L’équipe de chercheurs  dont Kate Grimshaw est la  principale auteure, a décortiqué les journaux alimentaires tenus méticuleusement par les parents de 1140 nourrissons durant leur première année.

Ils ont constaté que les bébés bien portants lors de leur 2ème année, avaient un journal alimentaire bien plus sain ( fruits et légumes, poissons, volailles), comparé aux bébés  qui ont développé des allergies alimentaires.

La relative diminution des allergies alimentaires s’expliquerait par la présence dans l'alimentation des acides gras, des antioxydants, des vitamines et des minéraux essentiels qui sont bénéfiques pour le corps et préviennent les allergies.
Une autre explication avancée serait que certains aliments éduquent notre système immunitaire.
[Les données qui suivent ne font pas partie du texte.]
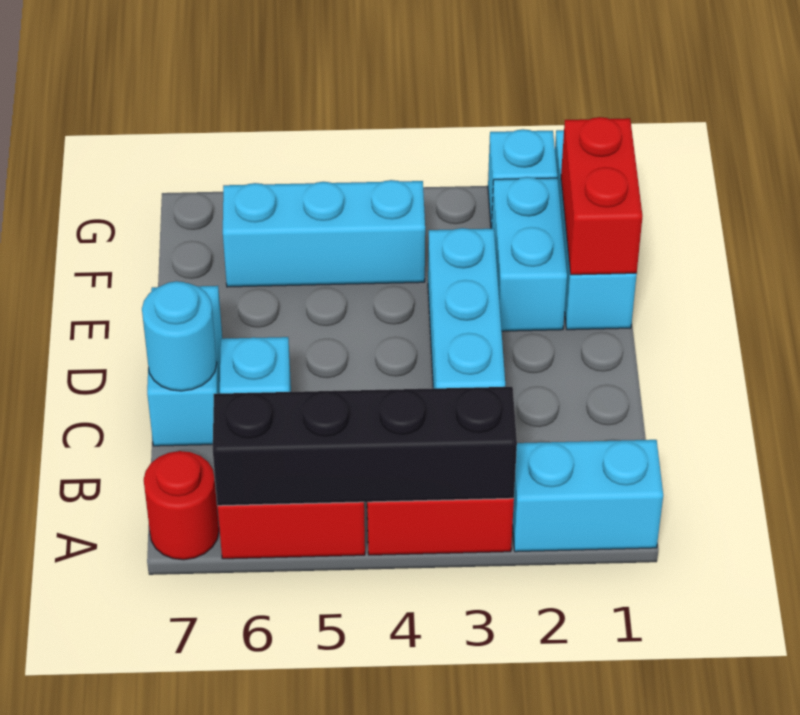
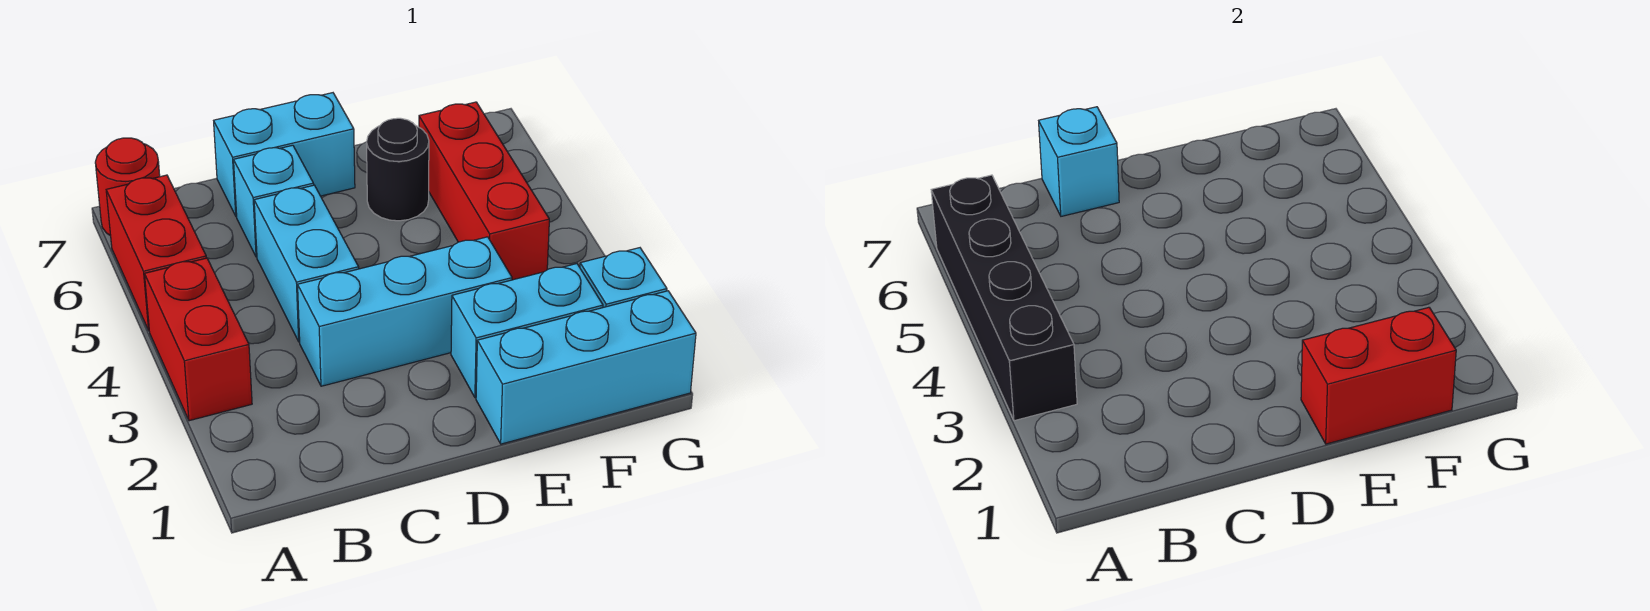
cyan 1x2 brick [513,440,663,552] -> cyan 1x2 brick moved to [254,185,359,342]
cyan 1x1 round brick [142,281,217,391] -> cyan 1x1 brick [1039,107,1119,216]
none -> black 1x1 round brick [367,118,429,221]
cyan 1x3 brick [223,180,425,287] -> red 1x3 brick [419,102,549,280]

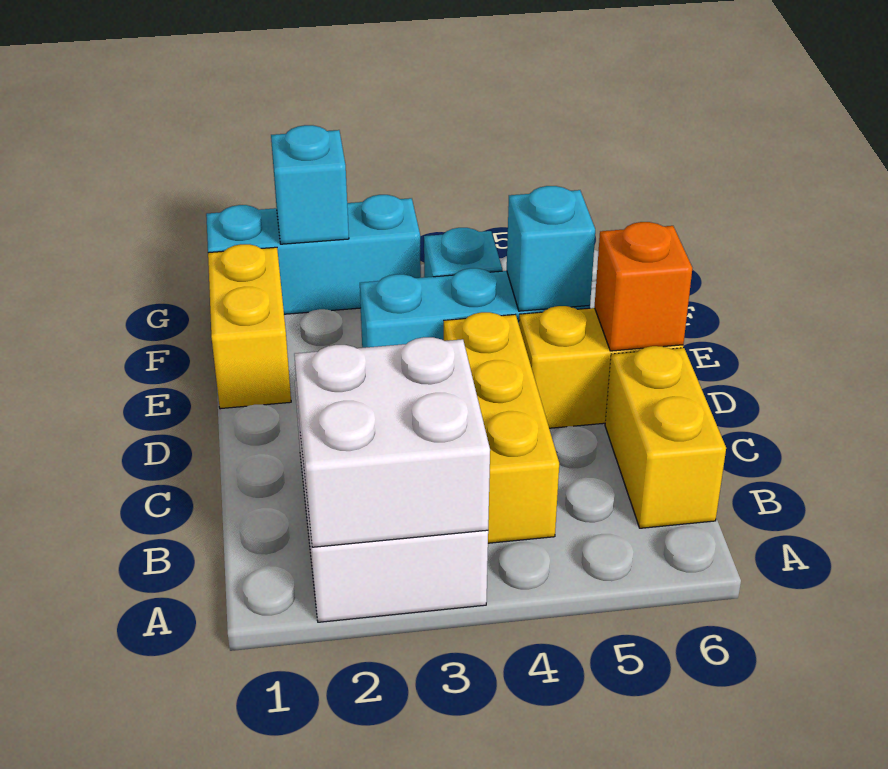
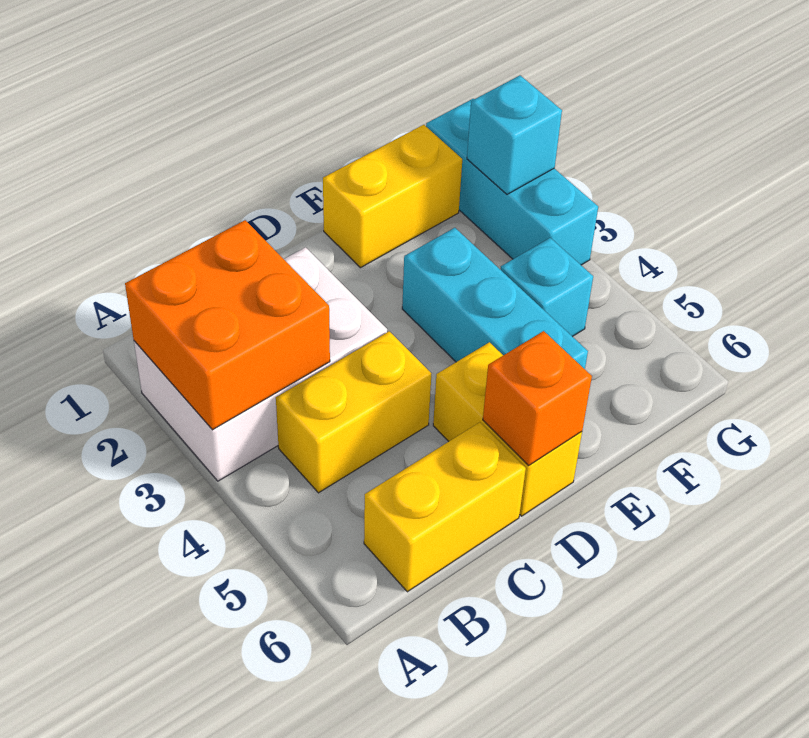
white 2x2 brick [294,337,490,547] -> orange 2x2 brick [125,220,330,430]
yellow 1x3 brick [444,312,559,543] -> yellow 1x2 brick [276,331,431,493]
cyan 1x1 brick [507,186,595,311] -> none

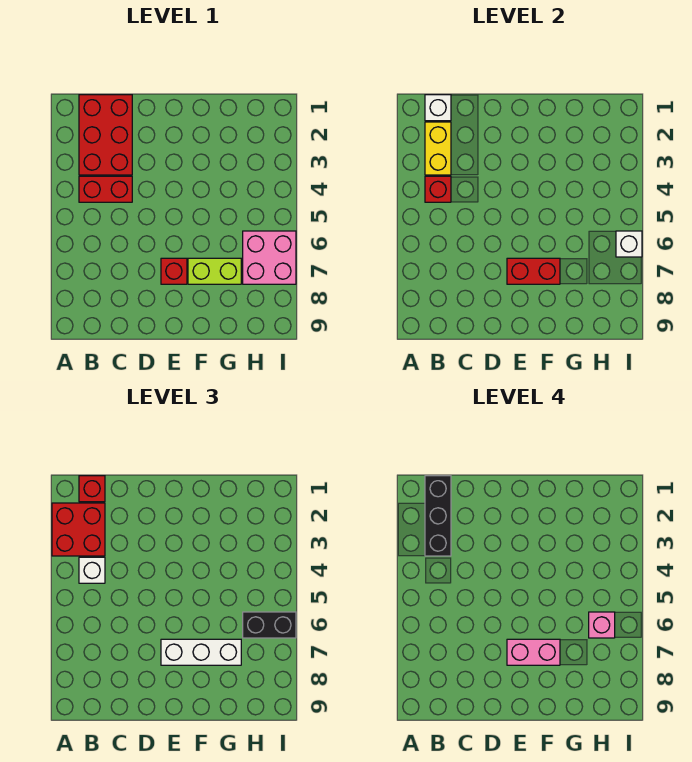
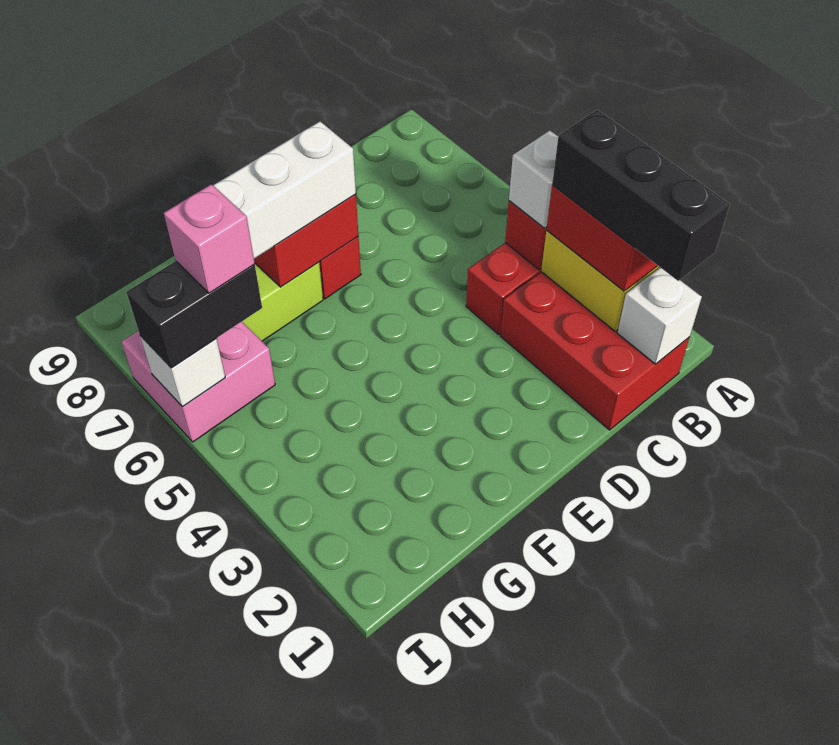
red 1x1 brick [79,476,105,502] -> none
pink 1x2 brick [507,639,560,665] -> none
S’ils ne sont pas présents en quantité suffisante lorsque le système immunitaire du nourrisson se développe , il se peut que l'enfant présente des allergies alimentaires par la suite.

Cette étude ne met pas à jour pas une liaison directe ni n’apporte de preuves irréfutables quant à la relation entre aliments sains et risques atténués de développement d’allergies alimentaires. Néanmoins 
«Une alimentation saine a tellement de bienfaits sur le corps, et il se peut également qu'elle réduise le risque d'allergies alimentaires chez l'enfant",
a déclaré à Reuters Santé le Dr Magnus Wickman, professeur à l'Institut Karolinska de Stockholm, en Suède, qui n'était pas impliqué dans l'étude.